Mitspielen trotz Rheuma
Mittlerweile bin ich fünf Jahre alt, gehe in den Kindergarten und tanze mich durchs Leben, durch mein Leben, das ich liebe. Meine Eltern nennen mich Happy Feet, das bedeutet: fröhliche Füße. Meine Füße stehen nie still, sie müssen immerzu tanzen oder hüpfen – obwohl meine Knie, meine Sprunggelenke und meine Hüfte immer wieder in Mitleidenschaft gezogen werden und einige Gelenke schon punktiert worden sind. Ich möchte aufwachsen wie alle anderen Kinder auch. Gut, Trampolinspringen ist nicht drin, aber dafür darf ich mich in die Mitte setzen und den Spielleiter spielen. Eine sehr verantwortungsvolle Aufgabe. Rutschen ist auch nicht immer erlaubt. Dann stehe ich oben und gebe das Kommando zum Losrutschen oder fange ganz unten die Kleinsten auf. Das macht einen riesengroßen Spaß und ich kann trotz allem mitspielen. Einen Riesenspaß macht mir auch das Radfahren. Die Ärzte sagen sogar, das wäre gut für mich.

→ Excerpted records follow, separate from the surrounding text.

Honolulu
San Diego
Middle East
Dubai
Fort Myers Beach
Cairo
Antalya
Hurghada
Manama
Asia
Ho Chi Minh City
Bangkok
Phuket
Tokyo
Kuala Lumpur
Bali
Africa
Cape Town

Wir haben auch sehr traurige Tage, an denen ich mich kaum bewegen möchte. Aber ich lasse mich von der Krankheit Rheuma nicht unterkriegen! Zusammen mit meiner tollen und lustigen Familie, die mir einfach alles bedeutet, genieße ich jeden Tag, ich freue mich über so viele Kleinigkeiten, die mir Kraft geben und mich erheitern. Manchmal ... manchmal träume ich davon zu fliegen. Leicht zu sein, wie ein Vogel, nicht mehr laufen zu müssen. Und vielleicht – vielleicht gibt es ja bald einmal eine Erfindung, die mich fliegen lässt. Mama und Papa sagen, sie können mir diesen Wunsch irgendwann einmal erfüllen, wenn ich größer bin. Den Wunsch vom Fliegen. Aber im Moment bleibe ich lieber der Erde treu und tanze mich in den Sonnenschein.
Dies ist meine Mutmach-Geschichte für alle Kinder, die an Rheuma erkrankt sind. Lasst euch davon nicht unterkriegen! Habt Spaß und Freude mit euren Familien und Freunden. Lacht viel, das ist gesund, und habt keine Angst vor den Ärzten – sie wollen euch helfen!